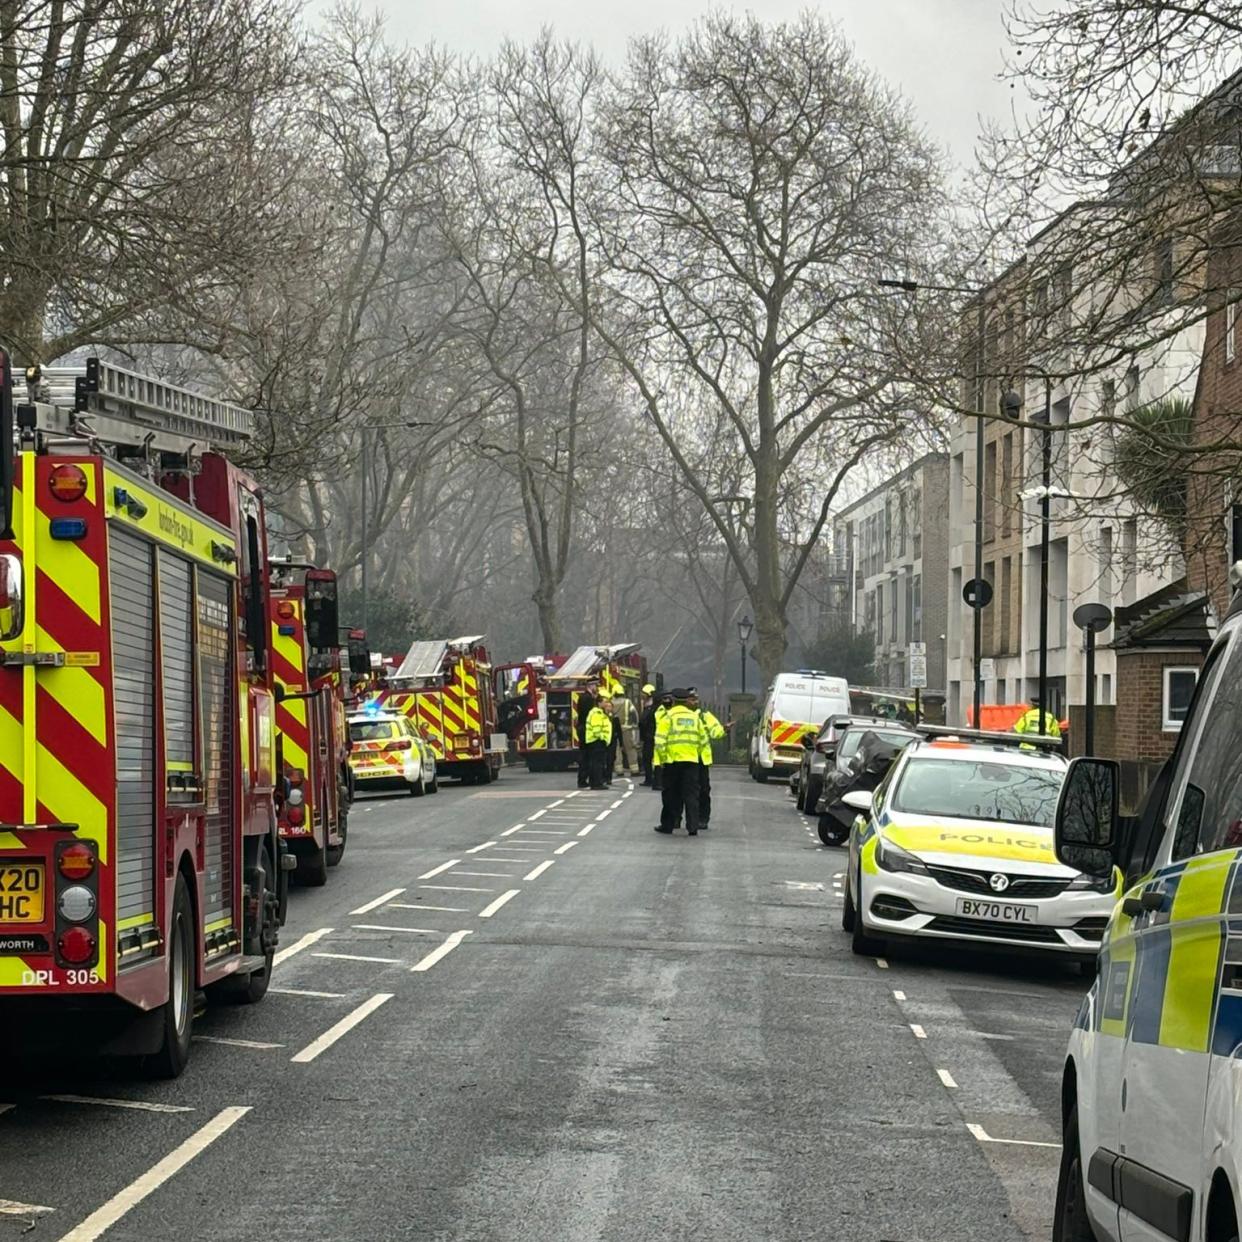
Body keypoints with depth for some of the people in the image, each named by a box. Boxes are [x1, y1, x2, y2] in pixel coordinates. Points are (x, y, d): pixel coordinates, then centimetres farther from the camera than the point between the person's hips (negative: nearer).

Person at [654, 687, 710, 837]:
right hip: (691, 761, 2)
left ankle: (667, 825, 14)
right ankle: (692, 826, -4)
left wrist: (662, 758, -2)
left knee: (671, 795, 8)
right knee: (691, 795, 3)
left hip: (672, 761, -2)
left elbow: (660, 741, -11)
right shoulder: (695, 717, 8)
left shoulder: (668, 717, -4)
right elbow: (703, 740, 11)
* * *
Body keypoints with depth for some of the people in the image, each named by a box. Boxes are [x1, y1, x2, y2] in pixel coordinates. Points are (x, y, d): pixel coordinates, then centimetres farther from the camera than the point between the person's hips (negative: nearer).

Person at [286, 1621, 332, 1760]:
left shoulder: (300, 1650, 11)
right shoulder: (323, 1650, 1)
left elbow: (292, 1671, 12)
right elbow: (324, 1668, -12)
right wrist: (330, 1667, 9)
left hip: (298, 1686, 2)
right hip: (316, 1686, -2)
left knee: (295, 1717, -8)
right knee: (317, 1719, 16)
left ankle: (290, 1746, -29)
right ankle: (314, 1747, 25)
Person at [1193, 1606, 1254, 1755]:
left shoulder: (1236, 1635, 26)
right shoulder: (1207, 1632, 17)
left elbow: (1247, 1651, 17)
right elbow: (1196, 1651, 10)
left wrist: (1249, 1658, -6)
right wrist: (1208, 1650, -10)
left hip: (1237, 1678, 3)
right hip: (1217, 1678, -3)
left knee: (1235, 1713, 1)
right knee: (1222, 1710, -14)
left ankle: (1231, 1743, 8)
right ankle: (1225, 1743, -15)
* * *
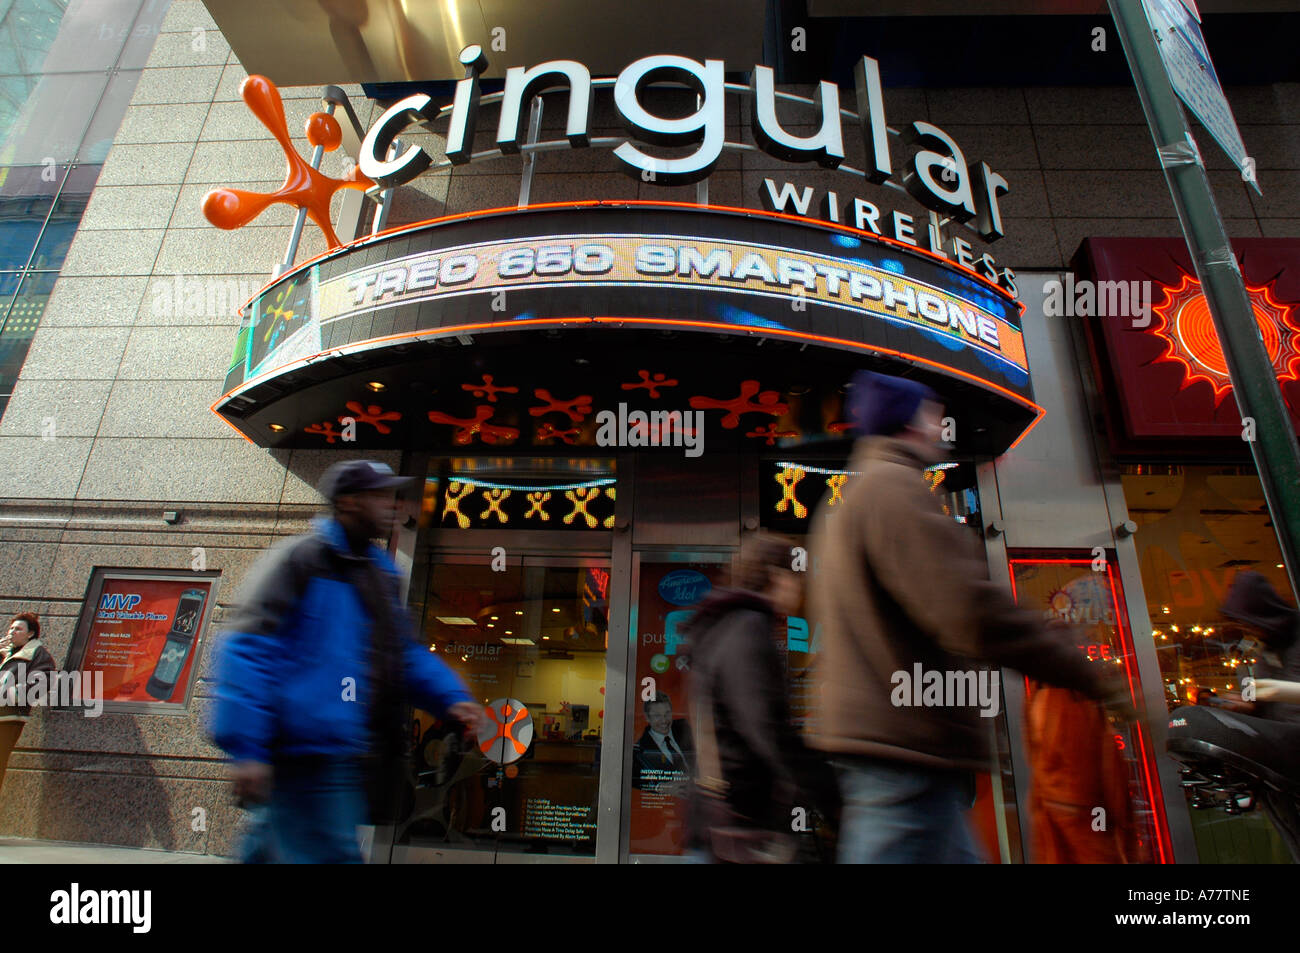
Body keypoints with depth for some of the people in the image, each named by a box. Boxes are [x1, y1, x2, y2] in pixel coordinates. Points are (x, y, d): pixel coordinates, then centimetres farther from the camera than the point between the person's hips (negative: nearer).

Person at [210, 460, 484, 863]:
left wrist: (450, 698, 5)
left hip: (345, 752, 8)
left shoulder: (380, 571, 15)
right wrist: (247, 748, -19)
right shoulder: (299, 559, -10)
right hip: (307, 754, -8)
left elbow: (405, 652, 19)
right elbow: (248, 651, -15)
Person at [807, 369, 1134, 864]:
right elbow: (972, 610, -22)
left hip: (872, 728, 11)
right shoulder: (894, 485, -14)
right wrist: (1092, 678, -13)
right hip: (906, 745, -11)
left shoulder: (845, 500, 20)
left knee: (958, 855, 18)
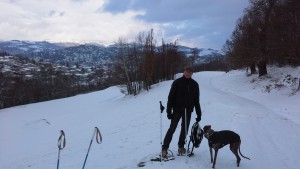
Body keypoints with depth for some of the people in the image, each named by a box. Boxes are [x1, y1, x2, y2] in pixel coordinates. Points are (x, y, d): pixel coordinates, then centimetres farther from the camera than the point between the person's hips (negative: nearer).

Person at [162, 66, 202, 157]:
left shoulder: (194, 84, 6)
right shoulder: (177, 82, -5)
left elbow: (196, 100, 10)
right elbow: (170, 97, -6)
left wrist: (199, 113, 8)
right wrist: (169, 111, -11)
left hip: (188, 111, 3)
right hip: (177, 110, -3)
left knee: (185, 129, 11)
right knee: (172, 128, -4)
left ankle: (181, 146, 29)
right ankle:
* * *
▶ **Directions**
Once you reach the line with "right shoulder: (177, 82, -5)" in the data above, copy it and every line after it exactly, up to and including the line with "left ankle: (181, 146, 29)".

▶ **Response to the task**
right shoulder: (177, 82, -5)
left elbow: (196, 100, 10)
right elbow: (170, 97, -6)
left wrist: (199, 113, 8)
right wrist: (169, 111, -11)
left hip: (188, 111, 3)
right hip: (177, 110, -3)
left knee: (185, 129, 11)
right knee: (172, 128, -4)
left ankle: (181, 146, 29)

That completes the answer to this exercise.